High Performance Liquid Chromatography (HPLC) was used to analyze the rutin content following Sun’s method (2011). Briefly, the fresh tissues (approximately 0.2 g) were ground into a fine powder and macerated in 1 mL of methyl alcohol. The samples were placed in an ultrasonic bath at 50 °C for 50 min for extraction, centrifuged at 12,000 rpm for 10 min to obtain the supernatant, then filtered through 0.45 μm PTFE filers into HPLC vials. An HPLC analysis was performed with a C18 column (150 mm × 4.6 mm, 5 μm) (Agilent, U.S.A). The mobile phase consisted of 46% methanol to 54% water, and the sample was run on an Ultimate 3000 HPLC System (Thermo scientific, USA). The retention time of rutin was 3.8 ± 0.1 min at 257 nm. The concentrations of rutin were determined using a standard curve (Figure S4).
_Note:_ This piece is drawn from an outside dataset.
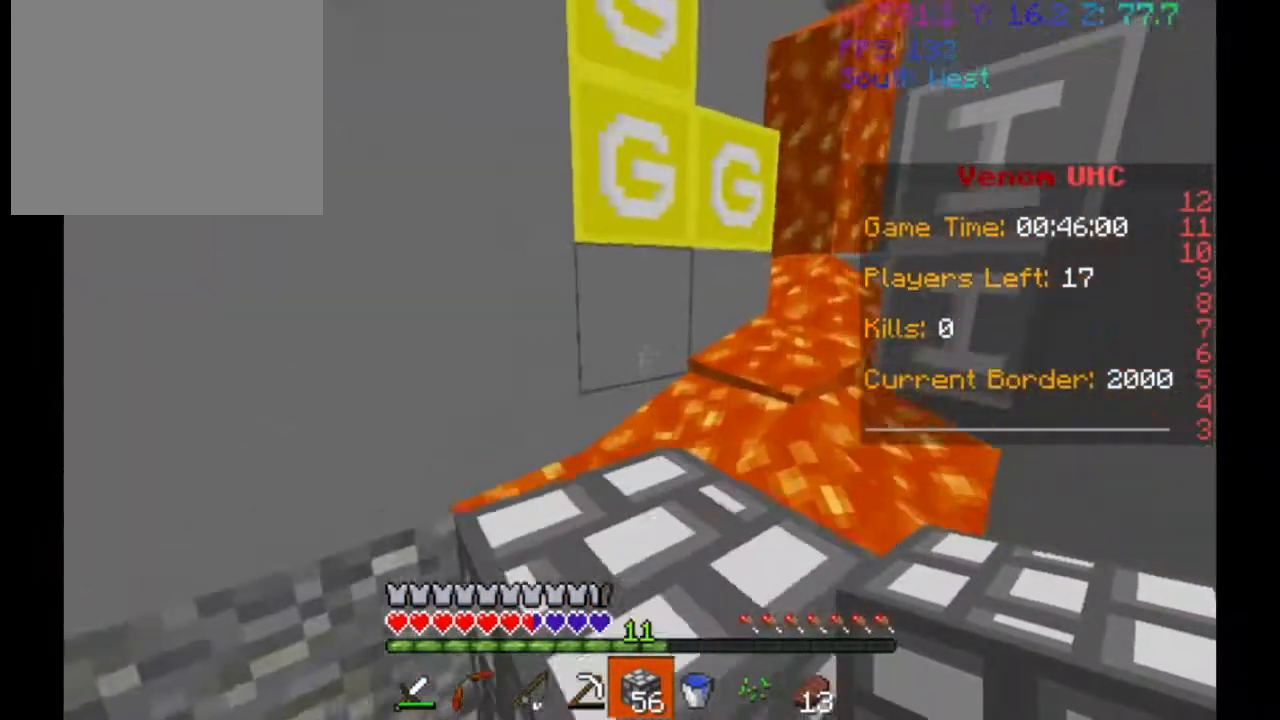
{"keys": ["a"], "events": [[67, "a", "down"], [433, "w", "up"]]}
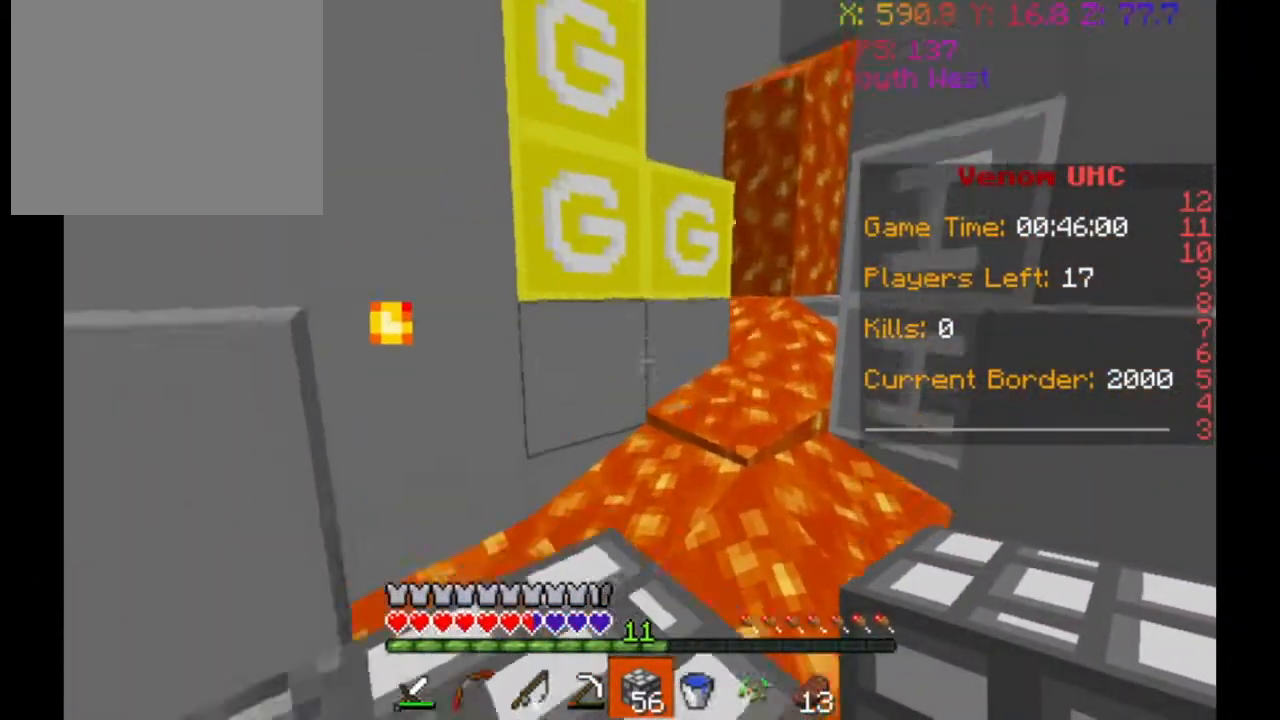
{"keys": ["w"], "events": [[100, "w", "down"], [433, "a", "up"]]}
Visualization of Flavonoid
The wild-type tobacco leaves that had been infiltrated with Agrobacterium were cut into pieces (0.5 cm × 0.5 cm) and stained for 5 to 15 min using saturated (0.25%, w/v) DPBA with 0.02% (v/v) Triton X-100. Stained leaves were then visualized with an epifluorescence microscope equipped (excitation 450–490 nm, Leica DM5500, German) as described in Murphy et al. (2000).
Results
Sequence Characteristics and Subcellular Localization of FtMYB31 Gene
The cloned FtMYB31 cDNA (GenBank accession number: KM588380) comprised 912 nucleotides encoding 303 amino acid residues. By comparing cDNA and genomic sequences the gene was shown to have no introns. The predicted molecular weight of the protein encoded by this gene was 34,013.16 Daltons, and the isoelectric point was 7.741. Based on the conserved protein domain analysis, the FtMYB31 protein contained two Myb DNA-binding domains (ranging from amino acid residues 14-61 and 67-112). When compared with homologous proteins from Arabidopsis thaliana, Vitis vinifera, and Fagopyrum tartaricum, the multisequence alignment and motif analyses indicated that the protein possessed typical R2 (WX19WX19W) and R3 (F/IX18W) motifs (Fig. 1b, c). The FtMYB31 protein showed the highest amino acid sequence similarity to VvMYBPA1 from Vitis vinifera, with a 60% identity by BLAST in the nonredundant protein database. The phylogenetic tree distinguished three groups of R2R3-MYB genes in F. tataricum and other species (Fig. 1a). FtMYB31 clustered with VvMYBPA1and AtMYB123. Because the Arabidopsis AtMYB123 genes was functionally identified as flavonoid biosynthesis transcriptional regulators, we inferred that FtMYB31 was an R2R3-MYB SG5 gene.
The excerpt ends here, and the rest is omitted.